§ **Directive 1**
Which actions does the excerpt on context-free grammars prescribe for transformation (2)? List each one.
§ **Directive 2**
According to the excerpt on context-free grammars, why does transformation (2) preserve the postcondition of transformation (1)?

In a CFL with grammar $G$, if $x↓1x↓2\ldots x↓k=x\Rightarrow y$ by
production $A→w$, $A$~must occur in some~$x↓j=uAv$. Define $y↓j=uwv$,
$y↓i=x↓i$ if $i≠j$; we find $x=x↓1x↓2\ldots x↓k\Rightarrow y↓1y↓2
\ldots y↓k=y$. By induction, if $x↓1x↓2\ldots x↓k=x\aRa y$, then $y$~may
be factored into $y↓1y↓2\ldots y↓k$ with $x↓i\aRa y↓i$.

\proclaim
Theorem. If the first string in a derivation is a concatenation of several
substrings, subsequent strings and the entire derivation may be factored
in a corresponding way.

For example, any $x↓i$ may be changed to~$y↓i$ before any other rewriting.

\medskip
\line{\bf Standardizing Context-Free Grammars\hfill}

\smallskip
\disleft 20pt:(1):
Change each production of the form $A→X↓1X↓2\ldots X↓k$ to the set
$A→A↓kX↓k$, 
$A↓k→A↓{k-1}X↓{k-1}$, 
$\ldots\,$,
$A↓2→A↓1X↓1$, 
$A↓1→\Lambda$, 
where each~$A↓i$ is a new variable. The set of terminal strings derivable
from~$A$ remains the same, so the language defined remains the same, but
lengths of right hand sides of productions are $≤2$, and the transformations
below preserve this property.

\smallskip
\disleft 20pt:(2):
Determine which variables derive the empty string. For each production
$A→\alpha B\gamma$ where $B\aRa\Lambda$, include the production $A→\alpha\gamma$,
until no further productions are generated; this does not alter the set of
strings derived from each variable. Now omit all productions with~$\Lambda$
as right side. By induction on length of derivation, if
$A\aRa x\in T↑+$ before this transformation, $A\aRa x$ afterward, but no
longer can $A\aRa\Lambda$. The resultant language is the original with
the possible omission of~$\Lambda$, but no right side is empty, so lengths
in derivations are non-decreasing. Transformation~(2) preserves the 
postcondition of transformation~(1), as it lengthens no productions.

Records contained in a dataset:
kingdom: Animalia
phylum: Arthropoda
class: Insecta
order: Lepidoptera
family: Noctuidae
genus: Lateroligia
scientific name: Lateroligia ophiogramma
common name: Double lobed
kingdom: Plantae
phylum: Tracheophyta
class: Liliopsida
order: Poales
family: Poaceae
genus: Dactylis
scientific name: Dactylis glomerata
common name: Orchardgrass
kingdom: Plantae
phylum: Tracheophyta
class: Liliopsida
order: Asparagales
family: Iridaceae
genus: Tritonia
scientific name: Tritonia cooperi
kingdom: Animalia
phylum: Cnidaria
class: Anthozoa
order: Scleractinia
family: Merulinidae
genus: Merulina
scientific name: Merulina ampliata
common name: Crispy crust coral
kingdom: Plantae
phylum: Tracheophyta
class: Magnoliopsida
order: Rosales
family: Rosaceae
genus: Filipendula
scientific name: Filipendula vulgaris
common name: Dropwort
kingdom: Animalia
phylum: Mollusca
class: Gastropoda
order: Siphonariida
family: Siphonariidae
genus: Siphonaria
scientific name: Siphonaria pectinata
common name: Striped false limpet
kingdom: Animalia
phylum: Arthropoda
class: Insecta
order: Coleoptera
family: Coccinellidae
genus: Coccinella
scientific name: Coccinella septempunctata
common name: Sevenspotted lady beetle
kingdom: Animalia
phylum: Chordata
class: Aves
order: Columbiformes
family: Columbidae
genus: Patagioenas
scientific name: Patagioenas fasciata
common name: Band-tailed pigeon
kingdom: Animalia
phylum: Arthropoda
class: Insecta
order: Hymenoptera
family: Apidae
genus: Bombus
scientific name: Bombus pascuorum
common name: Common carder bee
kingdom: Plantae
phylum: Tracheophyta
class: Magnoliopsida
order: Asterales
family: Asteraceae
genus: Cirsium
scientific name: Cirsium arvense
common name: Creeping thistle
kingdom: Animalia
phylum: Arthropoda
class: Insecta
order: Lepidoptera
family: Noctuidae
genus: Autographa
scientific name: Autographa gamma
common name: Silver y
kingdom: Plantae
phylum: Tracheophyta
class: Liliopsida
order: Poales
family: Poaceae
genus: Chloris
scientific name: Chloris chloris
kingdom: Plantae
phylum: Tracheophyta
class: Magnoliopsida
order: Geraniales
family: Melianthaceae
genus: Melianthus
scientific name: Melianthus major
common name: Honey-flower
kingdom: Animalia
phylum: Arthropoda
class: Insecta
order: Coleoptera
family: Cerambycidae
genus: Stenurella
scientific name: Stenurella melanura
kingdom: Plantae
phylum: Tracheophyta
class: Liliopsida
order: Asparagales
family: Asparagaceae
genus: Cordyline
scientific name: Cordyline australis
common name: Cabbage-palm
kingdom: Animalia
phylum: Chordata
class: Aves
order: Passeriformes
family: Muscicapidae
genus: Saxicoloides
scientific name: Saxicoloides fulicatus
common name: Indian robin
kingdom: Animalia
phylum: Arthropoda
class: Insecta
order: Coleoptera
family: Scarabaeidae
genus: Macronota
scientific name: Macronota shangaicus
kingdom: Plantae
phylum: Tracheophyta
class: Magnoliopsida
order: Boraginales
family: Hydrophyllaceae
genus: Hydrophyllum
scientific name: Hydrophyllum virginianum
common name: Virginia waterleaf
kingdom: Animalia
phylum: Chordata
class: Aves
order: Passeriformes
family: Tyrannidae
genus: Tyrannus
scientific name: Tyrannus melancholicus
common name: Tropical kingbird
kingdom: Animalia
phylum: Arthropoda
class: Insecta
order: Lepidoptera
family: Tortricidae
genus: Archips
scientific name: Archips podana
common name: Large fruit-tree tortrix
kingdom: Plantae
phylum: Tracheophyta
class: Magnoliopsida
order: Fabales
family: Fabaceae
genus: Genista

§ **Task solution 1**
1. Determine which variables derive the empty string.
2. For each production A→αBγ where B derives the empty string, include the production A→αγ. Repeat until no further productions are generated.
3. Omit all productions with the empty string (Λ) as their right side.

§ **Task solution 2**
It lengthens no productions.